Reading text -
****************************************

Pat came the reply on X.

“It’s actually the ground shaking beneath the feet of @BJP4Bengal as they stare at an imminent defeat in the 2026 Assembly elections,” wrote the Trinamool Congress. “And don’t worry, the Delhi Zamindars won’t miss it either; the shockwaves will reach them too,” it added.

Although both parties fell back soon after into the familiar drudgery of no-holds-barred hostility that blurs the line of decency almost daily in the city that prides itself on being the cultural capital of India, the momentary exchange of wit was a welcome break from what Bengal politics has sadly sunk to in recent memory.

Veteran politicians, journalists, and political scientists often rue the near-total absence of humour from the current politics of Bengal, some going on to argue that the state of national politics wasn’t any better now.

A senior on the Mamata-led Treasury benches, unwilling to be quoted, recalled how the towering physician-statesman Bidhan Chandra Roy, while he was the Congress’s chief minister, had told then leader of the Opposition, and his fierce Marxist rival, Jyoti Basu: “Don’t shout so much in the Assembly. You will come running to me at night, for medicine.”

The usually dour-faced Basu — who eventually became Bengal’s longest-serving chief minister — had purportedly failed to suppress a smile.

Political scientist Subhamoy Maitra recalled an anecdote made famous by Atal Bihari Vajpayee, of when he, as a young Opposition MP, had fiercely criticised Prime Minister Jawaharlal Nehru in a heated parliamentary debate.

****************************************

Can you copy the passage on Bengal politics word for word, from "Pat came the" to "in recent memory."? You won't need the listing.

****************************************

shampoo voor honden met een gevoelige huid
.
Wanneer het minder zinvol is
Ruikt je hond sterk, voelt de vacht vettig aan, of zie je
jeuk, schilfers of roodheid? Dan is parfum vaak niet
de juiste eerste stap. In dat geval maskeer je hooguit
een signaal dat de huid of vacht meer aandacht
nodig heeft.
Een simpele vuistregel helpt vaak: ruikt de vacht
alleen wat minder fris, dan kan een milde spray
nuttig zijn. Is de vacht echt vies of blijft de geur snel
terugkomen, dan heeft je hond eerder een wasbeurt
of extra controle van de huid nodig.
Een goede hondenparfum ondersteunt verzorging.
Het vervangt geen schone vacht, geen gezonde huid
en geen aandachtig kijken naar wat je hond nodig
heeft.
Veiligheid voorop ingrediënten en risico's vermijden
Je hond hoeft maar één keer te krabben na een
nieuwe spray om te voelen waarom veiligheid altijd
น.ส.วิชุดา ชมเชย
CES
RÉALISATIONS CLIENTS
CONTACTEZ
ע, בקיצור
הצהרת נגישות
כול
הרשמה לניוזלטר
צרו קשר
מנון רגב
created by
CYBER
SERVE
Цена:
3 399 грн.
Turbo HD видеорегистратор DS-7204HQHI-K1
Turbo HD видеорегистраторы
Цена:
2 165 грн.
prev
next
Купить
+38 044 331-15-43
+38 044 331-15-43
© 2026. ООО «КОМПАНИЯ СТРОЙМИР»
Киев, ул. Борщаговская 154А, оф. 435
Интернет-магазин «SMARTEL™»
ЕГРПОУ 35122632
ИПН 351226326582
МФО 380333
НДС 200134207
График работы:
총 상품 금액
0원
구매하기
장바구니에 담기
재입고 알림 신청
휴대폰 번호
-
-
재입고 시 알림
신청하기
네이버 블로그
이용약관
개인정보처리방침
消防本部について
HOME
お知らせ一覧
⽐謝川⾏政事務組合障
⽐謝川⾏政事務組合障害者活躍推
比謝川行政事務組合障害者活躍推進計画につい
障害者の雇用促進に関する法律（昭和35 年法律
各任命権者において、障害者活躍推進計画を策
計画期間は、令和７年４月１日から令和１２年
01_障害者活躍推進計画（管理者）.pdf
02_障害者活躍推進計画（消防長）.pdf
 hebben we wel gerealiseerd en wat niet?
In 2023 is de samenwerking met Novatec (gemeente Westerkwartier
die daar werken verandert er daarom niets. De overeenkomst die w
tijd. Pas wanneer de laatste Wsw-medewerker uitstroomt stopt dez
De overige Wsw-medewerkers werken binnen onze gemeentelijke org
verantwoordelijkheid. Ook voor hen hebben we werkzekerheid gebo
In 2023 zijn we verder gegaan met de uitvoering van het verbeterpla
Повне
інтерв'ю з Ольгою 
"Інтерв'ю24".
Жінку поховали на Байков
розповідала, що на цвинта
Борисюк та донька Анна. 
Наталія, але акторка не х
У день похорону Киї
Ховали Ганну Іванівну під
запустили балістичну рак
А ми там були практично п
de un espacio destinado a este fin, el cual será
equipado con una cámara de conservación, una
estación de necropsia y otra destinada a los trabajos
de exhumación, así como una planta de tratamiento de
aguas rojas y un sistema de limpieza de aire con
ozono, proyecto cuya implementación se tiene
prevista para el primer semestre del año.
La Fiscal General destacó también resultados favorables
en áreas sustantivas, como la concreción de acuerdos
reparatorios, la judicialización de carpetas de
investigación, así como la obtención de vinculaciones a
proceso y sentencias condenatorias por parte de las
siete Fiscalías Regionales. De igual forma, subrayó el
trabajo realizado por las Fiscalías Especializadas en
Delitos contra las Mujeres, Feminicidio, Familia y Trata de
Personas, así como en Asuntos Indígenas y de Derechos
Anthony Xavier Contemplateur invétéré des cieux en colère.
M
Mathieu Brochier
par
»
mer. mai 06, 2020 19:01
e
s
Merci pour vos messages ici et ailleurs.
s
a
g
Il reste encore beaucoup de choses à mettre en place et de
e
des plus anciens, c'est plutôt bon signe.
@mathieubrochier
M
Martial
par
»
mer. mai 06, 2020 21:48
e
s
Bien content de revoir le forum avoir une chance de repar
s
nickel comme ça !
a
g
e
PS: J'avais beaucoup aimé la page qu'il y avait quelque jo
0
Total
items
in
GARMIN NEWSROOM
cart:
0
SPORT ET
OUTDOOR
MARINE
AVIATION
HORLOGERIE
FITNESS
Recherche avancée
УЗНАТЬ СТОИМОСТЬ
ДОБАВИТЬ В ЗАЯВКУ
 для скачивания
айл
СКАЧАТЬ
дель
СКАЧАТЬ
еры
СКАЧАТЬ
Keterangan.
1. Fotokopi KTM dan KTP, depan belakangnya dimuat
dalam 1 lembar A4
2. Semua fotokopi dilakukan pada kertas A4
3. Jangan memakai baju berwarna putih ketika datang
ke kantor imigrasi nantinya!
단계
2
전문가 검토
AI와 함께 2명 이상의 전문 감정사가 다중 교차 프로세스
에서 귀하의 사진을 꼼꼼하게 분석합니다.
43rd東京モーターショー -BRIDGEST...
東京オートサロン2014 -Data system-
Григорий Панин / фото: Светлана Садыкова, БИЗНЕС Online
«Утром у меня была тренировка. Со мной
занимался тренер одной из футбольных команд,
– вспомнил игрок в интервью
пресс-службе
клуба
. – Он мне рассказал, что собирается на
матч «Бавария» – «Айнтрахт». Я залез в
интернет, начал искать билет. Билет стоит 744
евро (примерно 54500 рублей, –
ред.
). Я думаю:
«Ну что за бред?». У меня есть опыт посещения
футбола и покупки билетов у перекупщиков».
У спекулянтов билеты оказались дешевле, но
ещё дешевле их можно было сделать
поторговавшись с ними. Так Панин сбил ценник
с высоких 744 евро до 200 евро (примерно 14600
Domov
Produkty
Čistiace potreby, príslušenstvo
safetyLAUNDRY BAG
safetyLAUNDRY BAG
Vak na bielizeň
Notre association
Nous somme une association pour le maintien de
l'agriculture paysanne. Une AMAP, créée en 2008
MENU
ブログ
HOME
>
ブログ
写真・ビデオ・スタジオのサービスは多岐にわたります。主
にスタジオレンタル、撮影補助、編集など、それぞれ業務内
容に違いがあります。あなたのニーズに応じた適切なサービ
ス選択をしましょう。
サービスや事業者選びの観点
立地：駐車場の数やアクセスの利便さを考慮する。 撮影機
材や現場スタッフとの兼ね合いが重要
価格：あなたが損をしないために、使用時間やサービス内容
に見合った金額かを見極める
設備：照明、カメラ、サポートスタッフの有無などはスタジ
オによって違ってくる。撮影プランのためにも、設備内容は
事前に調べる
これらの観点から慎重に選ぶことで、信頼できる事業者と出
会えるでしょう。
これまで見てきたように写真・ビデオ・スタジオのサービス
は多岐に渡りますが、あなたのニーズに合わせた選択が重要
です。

****************************************

Answer section -
Pat came the reply on X.

“It’s actually the ground shaking beneath the feet of @BJP4Bengal as they stare at an imminent defeat in the 2026 Assembly elections,” wrote the Trinamool Congress. “And don’t worry, the Delhi Zamindars won’t miss it either; the shockwaves will reach them too,” it added.

Although both parties fell back soon after into the familiar drudgery of no-holds-barred hostility that blurs the line of decency almost daily in the city that prides itself on being the cultural capital of India, the momentary exchange of wit was a welcome break from what Bengal politics has sadly sunk to in recent memory.